[Stored records]
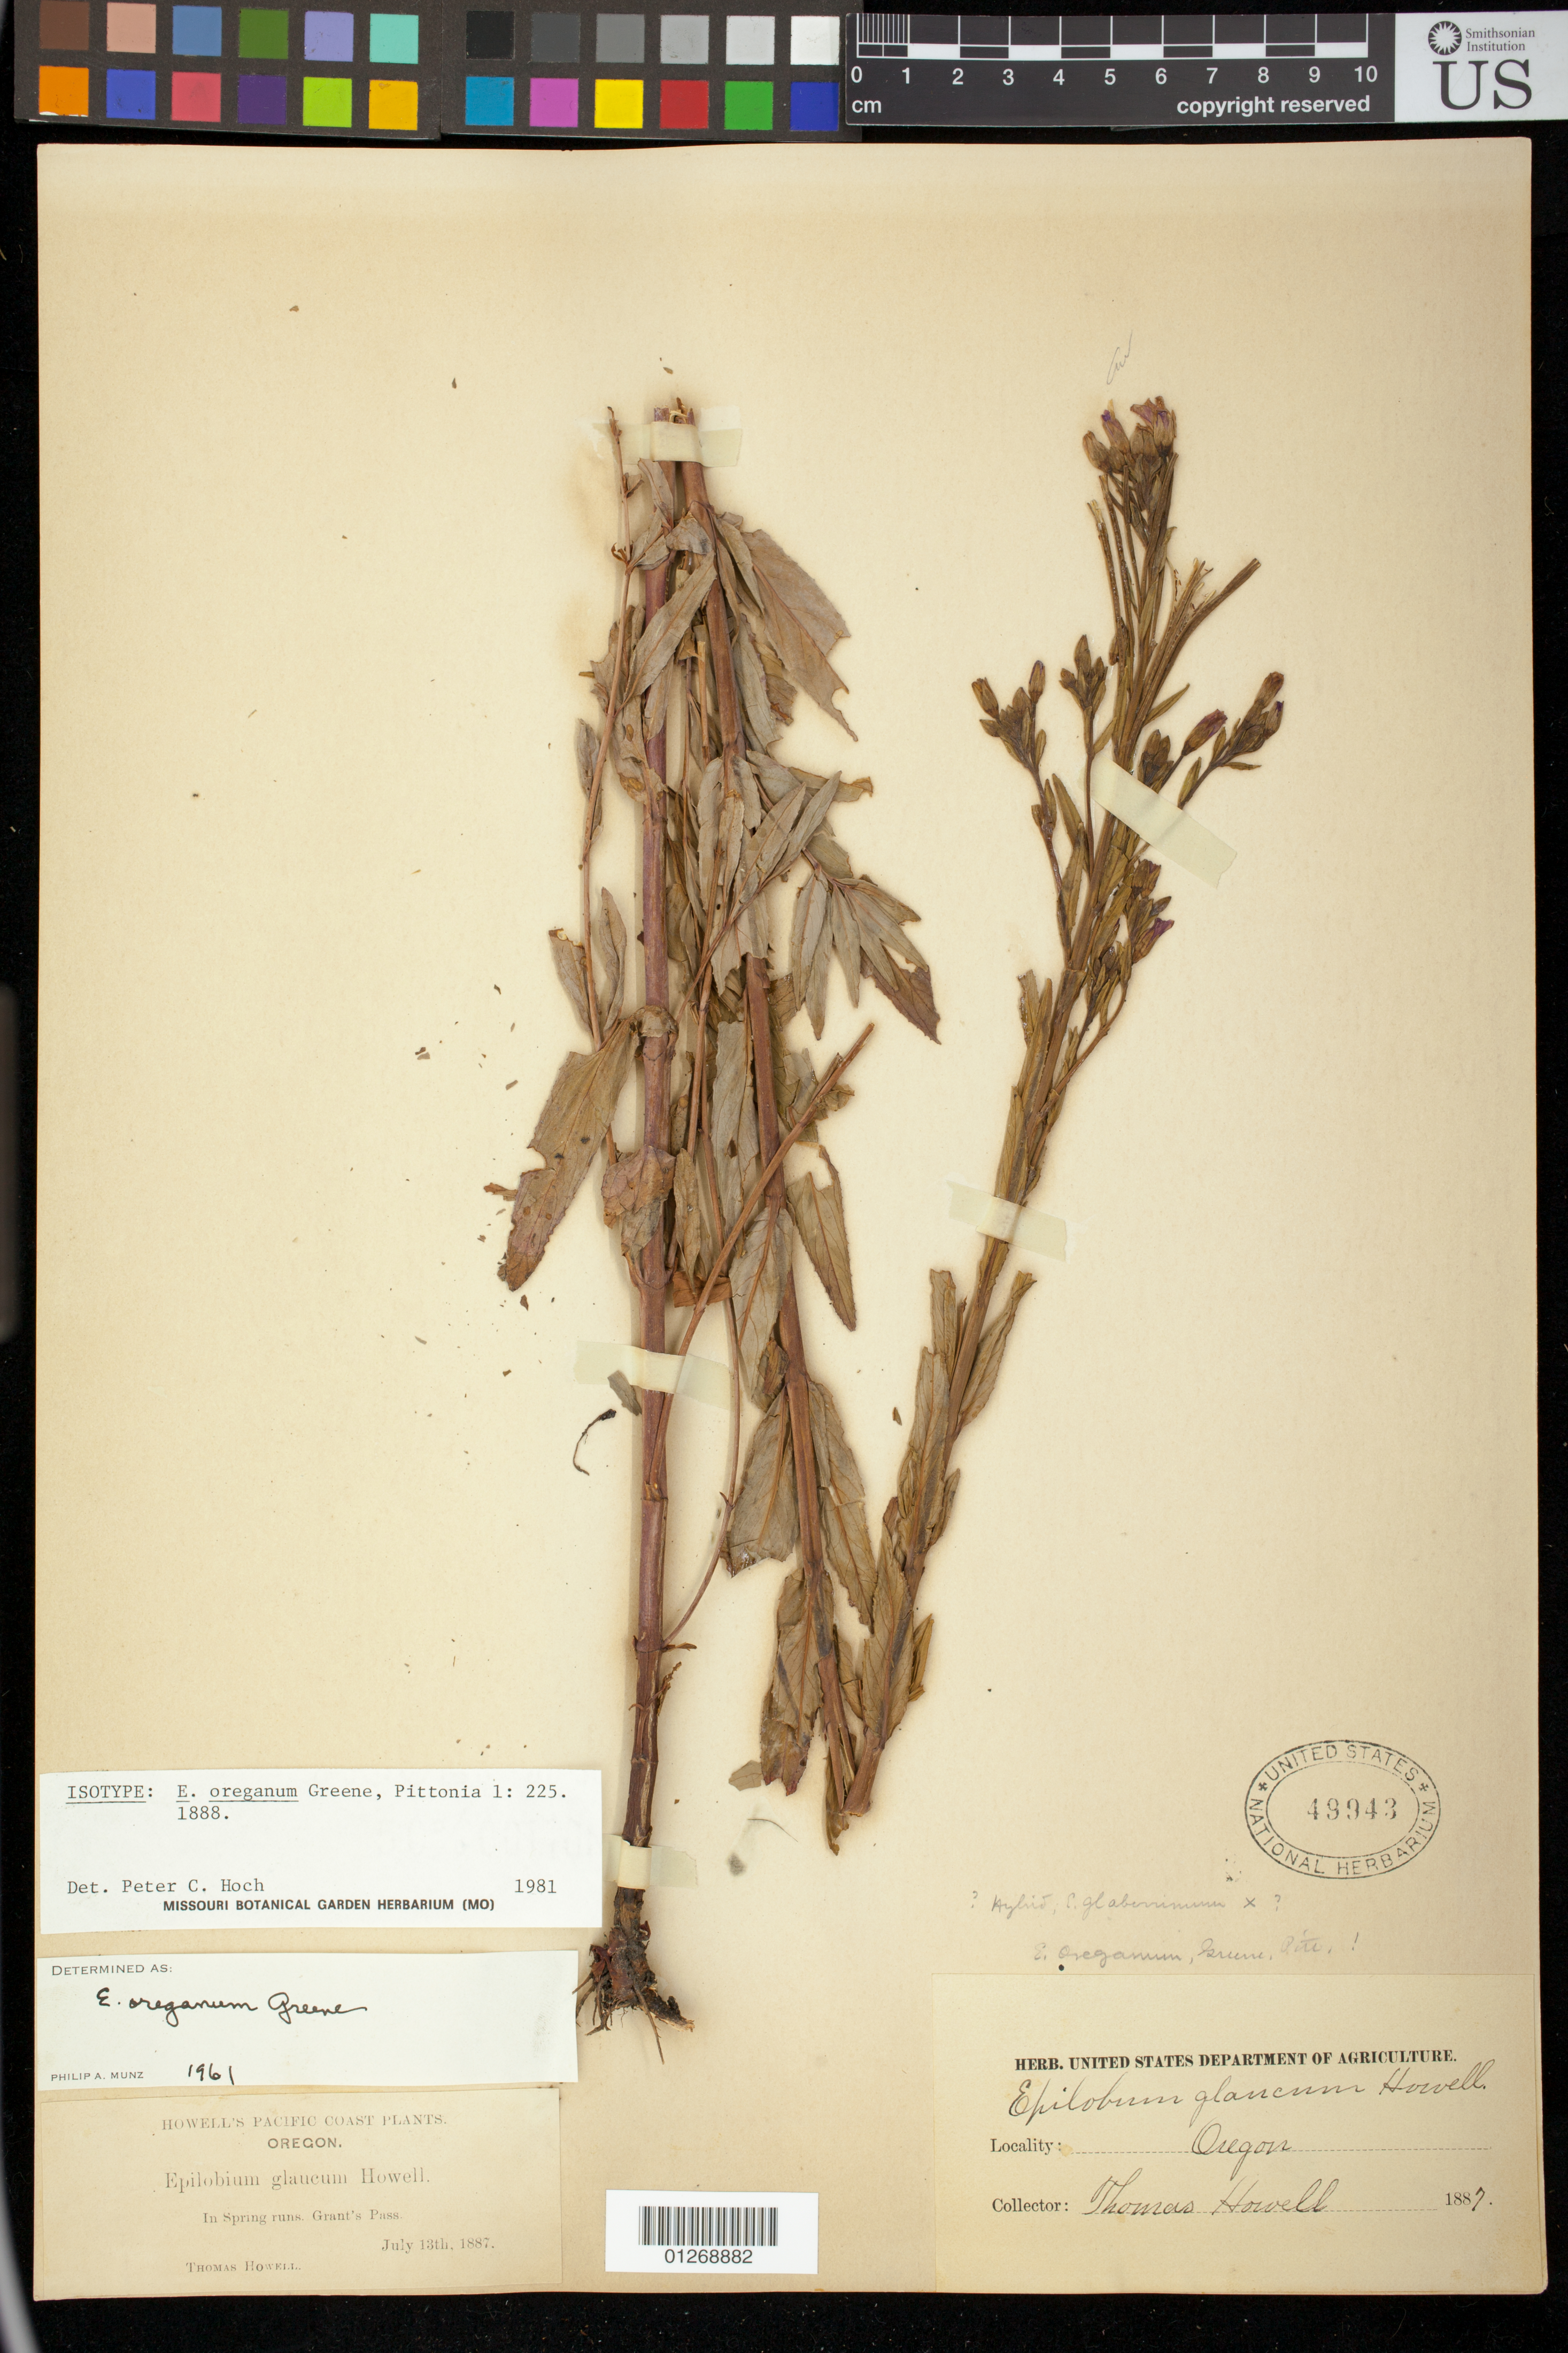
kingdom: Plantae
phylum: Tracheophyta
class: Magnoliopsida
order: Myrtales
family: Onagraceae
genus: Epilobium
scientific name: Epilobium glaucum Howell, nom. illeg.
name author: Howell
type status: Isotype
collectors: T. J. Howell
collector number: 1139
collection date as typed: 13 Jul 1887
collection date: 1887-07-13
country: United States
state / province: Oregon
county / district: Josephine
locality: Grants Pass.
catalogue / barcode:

§ Goal: Copy all of the data above word for word and line for line, leaving out the picture.

§ Task answer:
kingdom: Plantae
phylum: Tracheophyta
class: Magnoliopsida
order: Myrtales
family: Onagraceae
genus: Epilobium
scientific name: Epilobium glaucum Howell, nom. illeg.
name author: Howell
type status: Isotype
collectors: T. J. Howell
collector number: 1139
collection date as typed: 13 Jul 1887
collection date: 1887-07-13
country: United States
state / province: Oregon
county / district: Josephine
locality: Grants Pass.
catalogue / barcode:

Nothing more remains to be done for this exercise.